I found out because of an email she sent him that was on the i pad when I picked it up, then I checked his phone a few days later and there were texts that madeit pretty obvious something was going on. I confronted him with it and he confessed.
According to a friend that works with the ow her marriage was over a long time ago and now they are living separately.

She sent a text and a email a couple of days after he texted her telling her it was over, they seemed to be goading him into further response so I think she probably liked him a lot.
He says that it was pure escapism, like stepping into another world (she doesn't have kids at home), he says they rarely had more than an hour together, doesn't sound like she got a very good deal out it.
We had a long talk last night, he says that he always told her there was no chance of him leaving me. Spent most of our 'chat' making him understand how much damage he's done, and how it feels like a personal attack on me. Think counselling would be a good idea.
Thanks again for your support, it good to know theres some others trying to keep their marriage working and also good to have some others giving me a bit of grrrrr.

OP posts:
Hattytown · 12/04/2012 10:24

It's really worth you stopping for a moment and asking yourself why you want to stay with him?

This affair could have gone on for another 5 years if you hadn't found out. Of course you're angry with the OW and you have every right to be, but your husband is an absolute shit if he ended a 5 year relationship by text. In fact that's so skanky and incredible that I would wonder whether it was just a text to satisfy you and not the real message he is giving to the OW.

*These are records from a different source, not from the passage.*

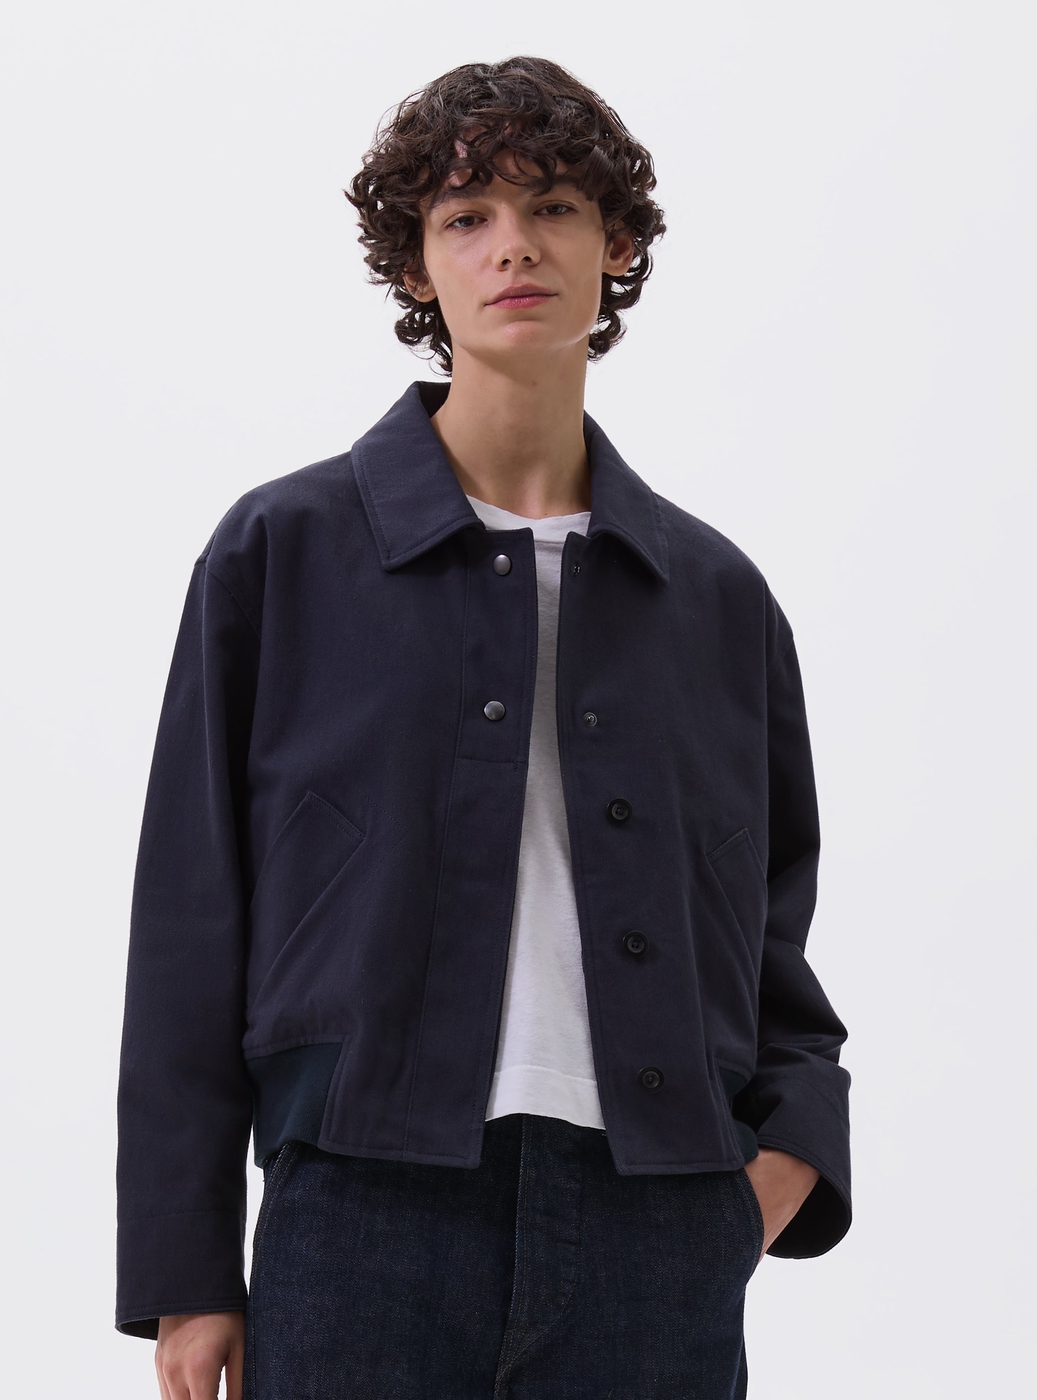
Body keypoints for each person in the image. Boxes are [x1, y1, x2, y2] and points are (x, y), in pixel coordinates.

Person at [117, 56, 851, 1400]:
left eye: (555, 206)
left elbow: (773, 924)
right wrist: (186, 1268)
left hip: (662, 1225)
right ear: (416, 265)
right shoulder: (284, 553)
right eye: (467, 216)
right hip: (361, 1218)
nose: (514, 245)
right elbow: (189, 918)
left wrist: (788, 1157)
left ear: (615, 244)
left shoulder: (716, 596)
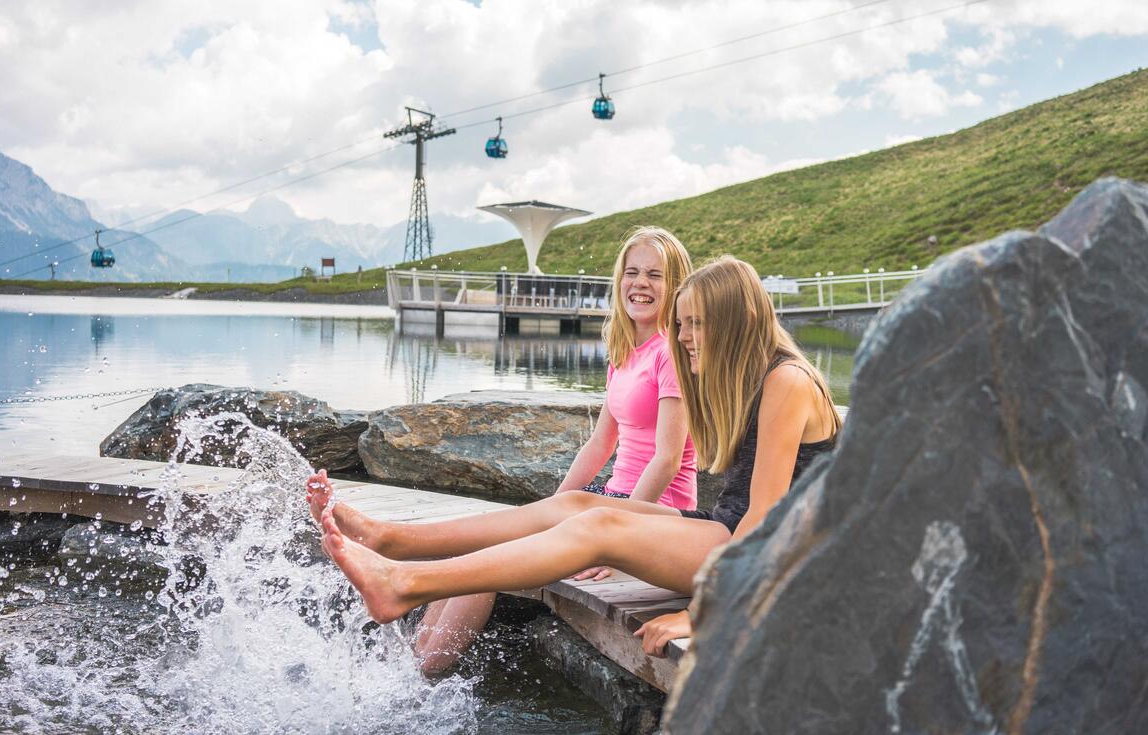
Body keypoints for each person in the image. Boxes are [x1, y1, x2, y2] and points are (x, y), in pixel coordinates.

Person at [308, 255, 840, 657]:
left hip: (780, 560)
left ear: (745, 315)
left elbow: (765, 517)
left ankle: (403, 583)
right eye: (680, 325)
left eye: (696, 324)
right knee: (577, 505)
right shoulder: (754, 379)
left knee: (601, 527)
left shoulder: (787, 380)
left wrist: (702, 616)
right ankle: (393, 539)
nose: (683, 338)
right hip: (730, 532)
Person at [310, 226, 698, 674]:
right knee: (495, 546)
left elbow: (667, 458)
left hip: (651, 514)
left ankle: (419, 666)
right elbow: (600, 443)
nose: (640, 283)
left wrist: (624, 537)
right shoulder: (625, 351)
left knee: (497, 558)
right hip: (611, 503)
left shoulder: (671, 353)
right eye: (632, 272)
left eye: (654, 274)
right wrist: (552, 505)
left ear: (676, 287)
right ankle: (410, 659)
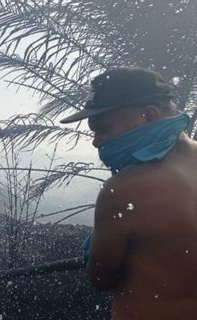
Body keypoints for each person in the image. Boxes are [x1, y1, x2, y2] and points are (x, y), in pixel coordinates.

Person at [60, 67, 197, 319]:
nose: (97, 141)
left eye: (104, 128)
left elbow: (100, 278)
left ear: (148, 116)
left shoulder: (125, 190)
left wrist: (94, 251)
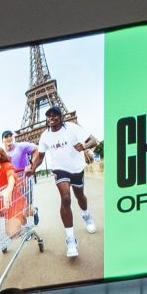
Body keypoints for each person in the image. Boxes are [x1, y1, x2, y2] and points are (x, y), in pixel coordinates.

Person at [39, 109, 98, 261]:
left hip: (76, 168)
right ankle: (71, 240)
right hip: (60, 169)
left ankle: (86, 214)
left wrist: (84, 146)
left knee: (80, 196)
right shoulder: (45, 135)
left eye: (54, 114)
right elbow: (40, 156)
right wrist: (32, 168)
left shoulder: (72, 128)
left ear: (61, 116)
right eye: (48, 115)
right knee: (65, 198)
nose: (51, 117)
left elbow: (93, 140)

The deception was so intricate that over 5 years your husband became that person. It will take years for him to become a very different person again and would take substantial individual therapy and personal effort on his part.

You don't have to stay in this marriage.

Really challenge the dialogue in your head that you must. If you've got children, don't think it's better for them to stay in a marriage with someone with these character flaws because it's not. If anything, they are more likely to learn that cheating and lying to people is acceptable, because what your husband has been doing cannot be divorced from his overall character and ways of surviving in the world. Someone who has carried out a long term deception like this is never going to be someone who is honest and transparent in his dealings with other people and situations in his life, which is what I mean by this being about his whole persona.

fiventhree · 12/04/2012 12:12

Well I agree with Hatty that this 'cannot be divorced from his overall character and ways of surviving in the world.'

My h has had to confront a lot of stuff about his lack of openness, trust of others, work related issues, real (as opposed to stated) attitude to women and god knows what else.

The affair is one thing to work through. The personality behind it is a second, and more fundamental, one.

blownitagain · 12/04/2012 16:23

I agree with shithappens x1000

Only you know your relationship and if he is really sorry.. Only he knows what their thing meant to him. I think it's obviously very poor opportunistic bad behaviour. It doesn't mean he's a bad person. Just very very stupid and very selfish.